Memoaizer works with voice memos stored in Google Drive, in devices subfolders within root/voice/raw. To set up automatic upload from your phone/watch see section "How to upload to Drive" below. Also see troubleshooting section if you see no execution is fired while you have new files in device folders. You can see executions in the designated tab in N8N interface.
Import text memo analysis flow from a text_memo_analysis.json.

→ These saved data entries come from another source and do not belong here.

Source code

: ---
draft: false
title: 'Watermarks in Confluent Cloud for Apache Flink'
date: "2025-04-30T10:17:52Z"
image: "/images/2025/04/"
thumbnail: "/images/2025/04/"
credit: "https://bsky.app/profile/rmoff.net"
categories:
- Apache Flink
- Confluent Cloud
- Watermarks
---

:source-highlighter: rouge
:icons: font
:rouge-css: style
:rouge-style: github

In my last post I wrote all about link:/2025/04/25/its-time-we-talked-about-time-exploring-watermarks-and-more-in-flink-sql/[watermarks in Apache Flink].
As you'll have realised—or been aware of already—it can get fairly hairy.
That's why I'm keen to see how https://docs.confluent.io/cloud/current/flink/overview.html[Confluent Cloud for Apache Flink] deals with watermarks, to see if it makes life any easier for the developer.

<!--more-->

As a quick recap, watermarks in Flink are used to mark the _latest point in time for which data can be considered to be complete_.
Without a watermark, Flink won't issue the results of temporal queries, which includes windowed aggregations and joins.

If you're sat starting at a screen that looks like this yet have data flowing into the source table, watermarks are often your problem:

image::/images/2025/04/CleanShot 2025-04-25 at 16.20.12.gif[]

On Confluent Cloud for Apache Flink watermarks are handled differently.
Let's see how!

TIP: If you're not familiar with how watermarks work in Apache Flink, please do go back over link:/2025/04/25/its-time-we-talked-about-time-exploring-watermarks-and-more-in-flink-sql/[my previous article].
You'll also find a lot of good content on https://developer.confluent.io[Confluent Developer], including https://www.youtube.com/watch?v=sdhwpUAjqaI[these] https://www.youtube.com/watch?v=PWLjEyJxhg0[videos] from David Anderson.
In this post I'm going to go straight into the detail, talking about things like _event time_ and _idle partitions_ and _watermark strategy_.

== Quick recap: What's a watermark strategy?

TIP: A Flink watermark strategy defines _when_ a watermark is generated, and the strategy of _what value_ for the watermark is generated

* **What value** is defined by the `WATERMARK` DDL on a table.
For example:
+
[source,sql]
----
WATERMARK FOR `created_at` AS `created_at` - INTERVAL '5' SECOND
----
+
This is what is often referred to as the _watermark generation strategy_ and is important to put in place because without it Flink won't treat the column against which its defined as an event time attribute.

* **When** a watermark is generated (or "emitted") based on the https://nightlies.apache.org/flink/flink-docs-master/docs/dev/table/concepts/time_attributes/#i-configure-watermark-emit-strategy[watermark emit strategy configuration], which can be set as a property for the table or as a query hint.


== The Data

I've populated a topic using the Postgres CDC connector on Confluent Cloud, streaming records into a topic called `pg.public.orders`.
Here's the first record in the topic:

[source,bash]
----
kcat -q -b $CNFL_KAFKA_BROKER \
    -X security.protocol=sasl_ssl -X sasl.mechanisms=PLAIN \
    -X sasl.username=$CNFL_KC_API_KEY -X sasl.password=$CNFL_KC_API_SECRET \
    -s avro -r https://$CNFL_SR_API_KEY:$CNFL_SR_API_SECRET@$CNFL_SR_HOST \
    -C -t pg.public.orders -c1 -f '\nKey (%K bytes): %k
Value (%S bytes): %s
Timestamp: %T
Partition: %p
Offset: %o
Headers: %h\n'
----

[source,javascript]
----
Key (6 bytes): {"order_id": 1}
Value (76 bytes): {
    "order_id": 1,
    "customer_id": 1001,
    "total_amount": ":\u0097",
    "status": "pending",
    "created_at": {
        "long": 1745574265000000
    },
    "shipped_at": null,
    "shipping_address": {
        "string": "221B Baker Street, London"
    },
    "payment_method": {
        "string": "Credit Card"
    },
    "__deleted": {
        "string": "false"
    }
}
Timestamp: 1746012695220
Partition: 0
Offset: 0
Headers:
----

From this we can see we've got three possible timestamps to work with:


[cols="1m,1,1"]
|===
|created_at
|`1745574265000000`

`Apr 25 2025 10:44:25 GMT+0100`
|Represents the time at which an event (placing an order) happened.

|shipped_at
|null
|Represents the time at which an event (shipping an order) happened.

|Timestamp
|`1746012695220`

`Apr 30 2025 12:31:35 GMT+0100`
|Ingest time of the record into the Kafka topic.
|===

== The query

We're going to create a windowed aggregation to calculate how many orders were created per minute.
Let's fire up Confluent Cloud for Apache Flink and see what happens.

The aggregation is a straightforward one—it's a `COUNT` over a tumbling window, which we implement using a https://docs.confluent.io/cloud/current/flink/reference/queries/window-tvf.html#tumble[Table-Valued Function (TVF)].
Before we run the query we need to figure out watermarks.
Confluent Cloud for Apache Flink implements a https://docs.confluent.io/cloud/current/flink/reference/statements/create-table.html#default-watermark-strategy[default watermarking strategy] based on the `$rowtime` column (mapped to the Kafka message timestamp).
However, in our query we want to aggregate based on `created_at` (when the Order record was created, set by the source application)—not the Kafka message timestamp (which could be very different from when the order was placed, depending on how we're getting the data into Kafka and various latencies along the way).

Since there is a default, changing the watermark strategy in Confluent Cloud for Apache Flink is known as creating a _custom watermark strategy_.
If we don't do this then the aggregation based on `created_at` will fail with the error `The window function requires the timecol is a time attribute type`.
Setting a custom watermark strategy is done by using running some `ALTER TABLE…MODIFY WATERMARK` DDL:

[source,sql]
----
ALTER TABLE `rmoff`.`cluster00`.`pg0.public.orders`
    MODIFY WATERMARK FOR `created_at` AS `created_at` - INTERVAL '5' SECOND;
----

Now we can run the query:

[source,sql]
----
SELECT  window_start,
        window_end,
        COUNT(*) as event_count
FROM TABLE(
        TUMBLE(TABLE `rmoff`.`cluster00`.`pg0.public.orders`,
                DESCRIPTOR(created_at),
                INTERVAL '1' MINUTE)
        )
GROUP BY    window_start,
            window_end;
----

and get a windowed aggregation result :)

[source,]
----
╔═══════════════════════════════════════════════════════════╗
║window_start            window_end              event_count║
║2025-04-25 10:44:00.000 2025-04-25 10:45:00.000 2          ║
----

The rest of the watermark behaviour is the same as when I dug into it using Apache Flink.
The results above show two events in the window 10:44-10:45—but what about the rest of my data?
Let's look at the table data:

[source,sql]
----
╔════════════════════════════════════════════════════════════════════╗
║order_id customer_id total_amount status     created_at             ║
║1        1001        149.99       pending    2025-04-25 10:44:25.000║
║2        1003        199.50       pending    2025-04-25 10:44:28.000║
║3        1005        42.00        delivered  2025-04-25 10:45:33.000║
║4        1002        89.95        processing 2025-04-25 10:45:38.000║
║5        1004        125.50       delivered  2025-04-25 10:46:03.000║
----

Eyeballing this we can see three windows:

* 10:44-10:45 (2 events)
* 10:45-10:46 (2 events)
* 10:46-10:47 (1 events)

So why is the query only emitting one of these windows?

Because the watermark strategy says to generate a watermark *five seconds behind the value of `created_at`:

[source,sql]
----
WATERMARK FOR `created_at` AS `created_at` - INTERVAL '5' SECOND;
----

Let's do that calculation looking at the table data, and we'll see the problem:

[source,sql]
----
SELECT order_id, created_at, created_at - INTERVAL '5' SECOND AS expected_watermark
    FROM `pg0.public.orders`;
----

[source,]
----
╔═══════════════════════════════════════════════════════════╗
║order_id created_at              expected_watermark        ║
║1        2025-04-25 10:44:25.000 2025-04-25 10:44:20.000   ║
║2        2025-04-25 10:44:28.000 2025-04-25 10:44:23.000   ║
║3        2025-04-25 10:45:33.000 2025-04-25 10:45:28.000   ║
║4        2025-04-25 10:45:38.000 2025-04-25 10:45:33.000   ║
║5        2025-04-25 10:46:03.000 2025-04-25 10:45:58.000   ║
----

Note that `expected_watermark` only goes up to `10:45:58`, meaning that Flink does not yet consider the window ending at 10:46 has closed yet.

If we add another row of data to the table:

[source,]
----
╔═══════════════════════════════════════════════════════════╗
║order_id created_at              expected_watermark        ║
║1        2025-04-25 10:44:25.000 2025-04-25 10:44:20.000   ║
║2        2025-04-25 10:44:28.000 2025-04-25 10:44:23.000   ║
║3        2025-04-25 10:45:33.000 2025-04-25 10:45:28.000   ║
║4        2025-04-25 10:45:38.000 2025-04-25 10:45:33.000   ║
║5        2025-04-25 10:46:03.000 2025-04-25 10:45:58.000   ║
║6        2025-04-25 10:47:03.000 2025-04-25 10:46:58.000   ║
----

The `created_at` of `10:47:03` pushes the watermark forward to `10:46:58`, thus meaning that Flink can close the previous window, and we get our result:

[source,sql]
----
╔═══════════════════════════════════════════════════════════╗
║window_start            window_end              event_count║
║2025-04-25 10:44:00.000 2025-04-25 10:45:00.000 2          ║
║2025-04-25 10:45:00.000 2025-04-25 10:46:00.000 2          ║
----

This flow will analyze your text transcriptions with ChatGPT API. The results of base processing for each memo, that you can find in subfolders in [root]/text/processed/base are:
- XML with two titles and keywords,
- Original text, formatted and cleaned
- Summary of the note in the original language
- Summary of the note in English
- Copy of the original text of the transcription
- Load text memo analysis flow from the text_memo_analysis.json.
- For evey Google Drive and OpenAI API block set-up credentials as you did above.
(red exclamation mark signs near Google Drive and OpenAI blocks highlights where you should set up credentials)
- Re-select your Google Drive root foolder in the "Root folder" node
- Launch the flow (hit "Active" button)
You can find prompts for text processing inside OpenAI blocks (i.e. "Get keywords"). It is plain text, and I suggest to read it to understand how exactly it asks ChatGPT to process your text memos. You can change this prompts and add new branches with custom processing prompts. Though I plan to introduce a more convenient way to add custom text processing flows in further updates.
It is what it is:) Just place voice memo file it in the specific (i.e. "general") folder. Also you can place text memos (in .txt format) straight to the text/raw folder, so they will be processed as regular transcriptions. But be aware of the size of context window of GPT model you use, so your custom text will fit it.
I use pro version of FolderSync app to automatially sync recordings files from some particular folder on a phone to "watch" folder on my Google Drive. This app allows to speify particular folder, where all recordings only from watch are stored, and "to" folder on Google Drive.
For Galaxy Watch 3 on Android in the Wearable app go to Apps -> Voice Recorder -> Settings (gear icon) and toggle "Auto copy to phone". Then all recordings will sync in the folder /storage/emulated/0/Recordings/Sounds/Gear (at least, on my setup. Check similar path if memos will not appear there). Now you can use this path on your Phone to your watch recordings in sync app (FolderSync Pro in my case) to automatically sync memos to Drive ("watch" folder in my case).
- If you have unprocessed memo files in your upload folder, but N8N don't fire execution - stop it and try to run with a "Test workflow" button in the UI. This way you can see the instant flow execution in realtime. Also try to adjust the "Schedule Trigger" timer period value.
- Though voice transcription flow shuffles new unprocessed files, sometimes flow can stuck on "bad" file. For this I occasionaly check execution status and if I notice such problematic file, I manually move it to specific "*_error" folders, that I created in my "voice" folder.
- If your text memo processing flow does nothing after you started it, try to delete and then add manually any text file in "processed" folder. This should pull the right trigger in the flow.